Neural networks—vast networks of machines that mimic the web of neurons in the human brain—can scour Google Earthin search of deforestation. They can track agricultural crops across the globe in an effort to identify future food shortages. They can examine the world’s oil tankers in an effort to predict gas prices. And it so happens that Google runs one of the most advanced neural networking operations in the world. For Google Earth, Askay says, “machine learning is the next frontier.”
According to Askay’s boss, Rebecca Moore, the company is already using neural networks to examine Google’s vast trove of satellite imagery. “We have the Google Brain,” she says, referring to the central neural networking operation Google has built inside the company, “and we’re doing some experiments.” That’s news. But it’s not that surprising. Two startups—Orbital Insight and Descartes Labs—are alreadydoing much the same thing.

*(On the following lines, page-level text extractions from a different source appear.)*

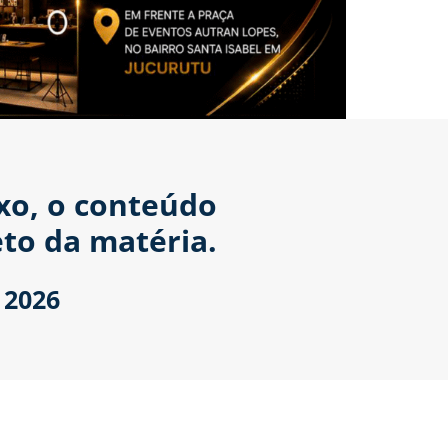
ixo, o conteúdo
to da matéria.
 2026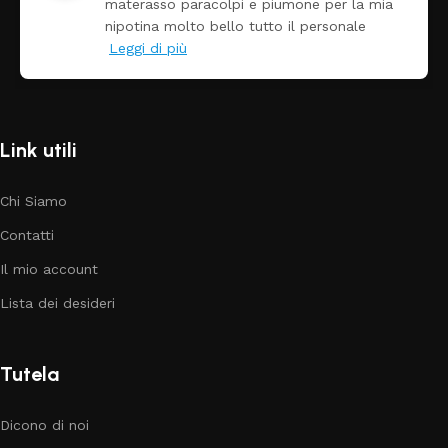
 la mia
Prezzo ottimi rispetto la concorrenz
nale
Link utili
Chi Siamo
Contatti
Il mio account
Lista dei desideri
Tutela
Dicono di noi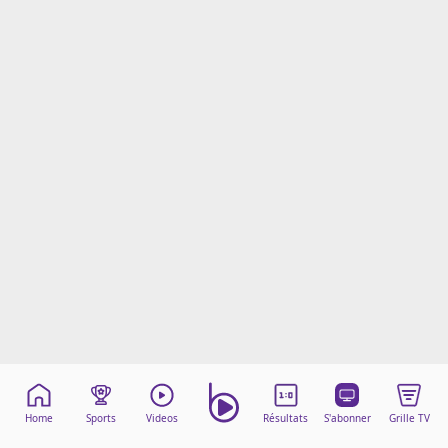
Mentions légales
Cookies
Protection des données
Paramétrer mon consentement
Home
Sports
Videos
Résultats
S'abonner
Grille TV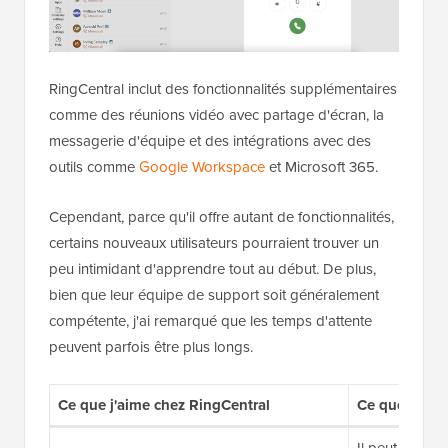
RingCentral inclut des fonctionnalités supplémentaires
comme des réunions vidéo avec partage d'écran, la
messagerie d'équipe et des intégrations avec des
outils comme
Google Workspace
et Microsoft 365.
Cependant, parce qu'il offre autant de fonctionnalités,
certains nouveaux utilisateurs pourraient trouver un
peu intimidant d'apprendre tout au début. De plus,
bien que leur équipe de support soit généralement
compétente, j'ai remarqué que les temps d'attente
peuvent parfois être plus longs.
Ce que j'aime chez RingCentral
Ce que je n'
Il peut y avoi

Meanwhile, virtual reality—as exhibited by headsets like Facebook’s Oculus Rift and Google Cardboard—is bringing a new level of fidelity and, indeed, realism to the kind of immersive digital experience offered by Google E arth. Today, using satellite imagery and street-level photos, Askay and Google are already building 3-D models of real-life places like Prague that you can visit from your desktop PC (see video at top). But in the near future, this experience will move into Oculus-like headsets, which can make you feel like you’re really there.

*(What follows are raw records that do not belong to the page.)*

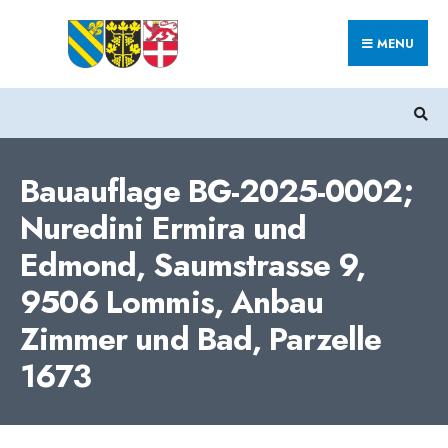
Search
Skip
for:
MENU
to
content
Bauauflage BG-2025-0002;
Nuredini Ermira und
Edmond, Saumstrasse 9,
9506 Lommis, Anbau
Zimmer und Bad, Parzelle
1673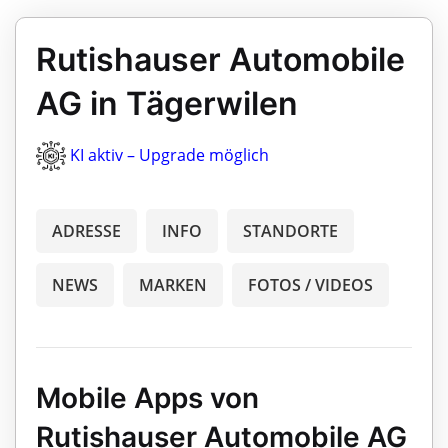
Rutishauser Automobile
AG in Tägerwilen
KI aktiv – Upgrade möglich
ADRESSE
INFO
STANDORTE
NEWS
MARKEN
FOTOS / VIDEOS
Mobile Apps von
Rutishauser Automobile AG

“We have so much interesting stuff,” Askay says of Google Earth’s massive collection of images. “How amazing would it be to experience Google Earth in that environment?”

The Google Outreach

Google isn’t the only one that will drive the evolution of Google Earth. In 2007, not long after taking the job at Google, Askay flew to Brazil, helping an indigenous tribe, the Surui, map deforestation in their area of the Amazon, and this gave rise to a wider project called Google Earth Engine. With Earth Engine, outside developers and companies can use Google’s enormous network of data centers to run sweeping calculations on the company’s satellite imagery and other environmental data, a digital catalog that dates back more than 40 years.
“So, if you want to look at 40 years of Landsat imagery and do change projection over time, you can,” Askay says. “You could do retrospective models of where deforestation took place and how fast, as well as predictive models and even near real-time detection. We’re getting to the point where we can start sending alerts saying that something that looks like deforestation has occurred in the last three days.”
As it stands, Earth Engine is only available to a limited number of outsiders, but Askay and Moore say Google plans to gradually open it up to a much larger audience. With a project called Map of Life, independent researchers are already examining how global warming in changing the habitat ranges of particular animal species. Others are working to track water resources. The World Resources Institute now uses the service to provide a map of deforestation not only in the Amazon, but across the globe.